Este hombre fue profesor durante 17 años sin saber leer

Jhon fue profesor de diferentes cursos. Fue entrenador de deportes. Enseñó estudios sociales y mecanografía.

John Corcoran creció en Nuevo México, Estados Unidos, en los años 40 y 50. Tenía cinco hermanos, terminó la secundaria, asistió a la universidad y se convirtió en profesor de secundaria en los 60, un trabajo que mantuvo durante 17 años.

Sin embargo, durante todo ese tiempo y más, escondió un secreto extraordinario.

Pasaron décadas antes de que se sintiera capaz de revelarlo pero, cuando lo hizo, se sintió liberado.
Increíblemente John pasó por la secundaria, se graduó y llegó a ser profesor sin saber leer.

Aquí su historia

En segundo grado, cuando debía aprender a leer confiesa que eso era como “abrir un diario en chino, que al mirarlo no podía entender lo que eran esas líneas. A los seis, siete, ocho años no sabía cómo articular el problema”.

En las noches rezaba para aprender a leer. “'Por favor, Señor, déjame aprender a leer mañana cuando despierte' y algunas veces encendía la luz, tomaba un libro y lo miraba para ver si el milagro había sucedido. Pero nunca llegó".

“Podía escribir mi nombre y había algunas palabras que podía recordar, pero no podía componer una oración. Estaba en secundaria y mi lectura era la de alguien en segundo o tercer grado.
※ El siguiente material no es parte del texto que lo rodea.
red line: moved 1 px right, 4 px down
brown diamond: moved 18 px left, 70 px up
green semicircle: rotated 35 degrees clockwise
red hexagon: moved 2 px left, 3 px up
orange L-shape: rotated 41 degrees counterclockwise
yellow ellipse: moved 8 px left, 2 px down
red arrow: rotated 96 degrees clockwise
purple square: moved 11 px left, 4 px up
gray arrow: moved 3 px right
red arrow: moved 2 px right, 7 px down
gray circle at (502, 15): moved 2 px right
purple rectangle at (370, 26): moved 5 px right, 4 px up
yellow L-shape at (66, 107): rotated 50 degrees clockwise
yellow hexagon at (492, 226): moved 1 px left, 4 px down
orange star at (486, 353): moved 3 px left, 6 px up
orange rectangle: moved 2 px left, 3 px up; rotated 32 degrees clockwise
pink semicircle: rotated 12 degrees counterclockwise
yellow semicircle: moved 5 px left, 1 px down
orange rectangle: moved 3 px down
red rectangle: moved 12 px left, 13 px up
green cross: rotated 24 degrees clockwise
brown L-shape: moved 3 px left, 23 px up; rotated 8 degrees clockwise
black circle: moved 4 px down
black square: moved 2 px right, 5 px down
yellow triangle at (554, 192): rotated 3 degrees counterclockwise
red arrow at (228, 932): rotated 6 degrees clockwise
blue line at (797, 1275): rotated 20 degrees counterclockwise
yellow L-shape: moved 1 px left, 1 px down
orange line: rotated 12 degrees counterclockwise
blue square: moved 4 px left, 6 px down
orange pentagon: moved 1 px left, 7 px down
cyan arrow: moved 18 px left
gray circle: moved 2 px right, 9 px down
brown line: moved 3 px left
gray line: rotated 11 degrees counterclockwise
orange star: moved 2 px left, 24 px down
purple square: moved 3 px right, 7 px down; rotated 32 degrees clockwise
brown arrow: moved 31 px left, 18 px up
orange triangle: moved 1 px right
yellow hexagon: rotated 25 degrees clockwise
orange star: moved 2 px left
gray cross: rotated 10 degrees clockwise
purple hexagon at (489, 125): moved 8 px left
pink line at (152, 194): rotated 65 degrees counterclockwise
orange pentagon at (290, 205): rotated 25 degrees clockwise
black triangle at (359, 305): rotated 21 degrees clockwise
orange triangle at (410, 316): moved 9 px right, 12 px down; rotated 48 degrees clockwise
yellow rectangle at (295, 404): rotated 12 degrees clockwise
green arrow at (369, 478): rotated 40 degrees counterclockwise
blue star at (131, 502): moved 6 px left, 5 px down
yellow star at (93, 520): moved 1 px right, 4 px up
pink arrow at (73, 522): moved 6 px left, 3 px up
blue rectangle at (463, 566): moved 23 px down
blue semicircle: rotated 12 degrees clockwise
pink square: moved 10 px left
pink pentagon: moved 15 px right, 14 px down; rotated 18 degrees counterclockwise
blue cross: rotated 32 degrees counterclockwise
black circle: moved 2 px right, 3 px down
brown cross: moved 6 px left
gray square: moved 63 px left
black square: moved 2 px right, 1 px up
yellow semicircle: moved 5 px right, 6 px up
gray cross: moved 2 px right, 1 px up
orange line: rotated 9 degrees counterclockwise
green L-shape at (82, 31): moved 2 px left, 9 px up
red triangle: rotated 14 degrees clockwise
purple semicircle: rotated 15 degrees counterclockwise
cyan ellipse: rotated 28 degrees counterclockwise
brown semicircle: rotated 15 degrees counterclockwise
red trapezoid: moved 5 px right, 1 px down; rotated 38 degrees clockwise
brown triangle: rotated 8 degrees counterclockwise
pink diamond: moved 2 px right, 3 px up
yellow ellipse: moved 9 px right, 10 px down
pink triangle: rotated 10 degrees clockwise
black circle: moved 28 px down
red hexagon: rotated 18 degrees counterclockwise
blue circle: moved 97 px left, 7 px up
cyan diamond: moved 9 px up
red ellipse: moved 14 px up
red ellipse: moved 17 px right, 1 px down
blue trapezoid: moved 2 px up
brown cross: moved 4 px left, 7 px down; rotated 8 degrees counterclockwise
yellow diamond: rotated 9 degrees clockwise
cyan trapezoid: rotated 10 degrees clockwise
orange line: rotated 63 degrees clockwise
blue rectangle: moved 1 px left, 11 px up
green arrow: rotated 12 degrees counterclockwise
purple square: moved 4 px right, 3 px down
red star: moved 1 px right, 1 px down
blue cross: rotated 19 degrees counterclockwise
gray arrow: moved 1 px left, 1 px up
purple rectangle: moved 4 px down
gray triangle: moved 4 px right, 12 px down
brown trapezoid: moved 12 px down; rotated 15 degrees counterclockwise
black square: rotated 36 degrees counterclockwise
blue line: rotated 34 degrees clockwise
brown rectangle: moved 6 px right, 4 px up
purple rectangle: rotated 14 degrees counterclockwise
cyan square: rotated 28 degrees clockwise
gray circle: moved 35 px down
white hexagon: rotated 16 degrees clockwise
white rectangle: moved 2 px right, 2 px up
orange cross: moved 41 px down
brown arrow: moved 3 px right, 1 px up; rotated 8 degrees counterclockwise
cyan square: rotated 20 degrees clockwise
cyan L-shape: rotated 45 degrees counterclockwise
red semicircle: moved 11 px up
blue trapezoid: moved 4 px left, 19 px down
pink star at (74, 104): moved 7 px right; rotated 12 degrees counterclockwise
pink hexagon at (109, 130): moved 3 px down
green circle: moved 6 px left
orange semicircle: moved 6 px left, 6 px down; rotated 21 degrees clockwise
Nunca le dije a nadie que no sabía leer”, cuenta.

Le ofrecieron el trabajo de profesor

Sorprendentemente se graduó de la universidad y cuando lo hizo, había escasez de profesores y le ofrecieron un trabajo. “Fue la cosa más ilógica que te pudieras imaginar. Acababa de salir de la jaula de los leones para entrar de nuevo a burlarme de ellos. En retrospectiva, fue una locura hacerlo. Pero había pasado por la secundaria y la universidad sin que me descubrieran. El ser un profesor era una buena manera de esconderme. Nadie sospecharía que un profesor no sabe leer”.

Enseñó diferentes cursos. Fue entrenador de deportes. Enseñó estudios sociales, mecanografía. “Podía escribir a máquina 65 palabras por minuto pero no sabía lo que estaba escribiendo”.

“Recuerdo lo temeroso que estaba. Ni siquiera podía pasar lista. Tenía que preguntarle a los estudiantes cómo pronunciaban sus apellidos para poder escucharlos. Y siempre escogía por adelantado dos o tres estudiantes, los que mejor leían y escribían, para ayudarme. Eran mis asistentes académicos. Nunca sospecharon nada”.

Finalmente John aprendió a leer . “Un día me fui de traje a la biblioteca y pedí hablar con la directora del programa de alfabetización y le dije que no sabía leer. Tuve una tutora voluntaria de 65 años. No era una maestra, era simplemente una persona que amaba la lectura y creía que nadie podía pasar por la vida sin poder leer”.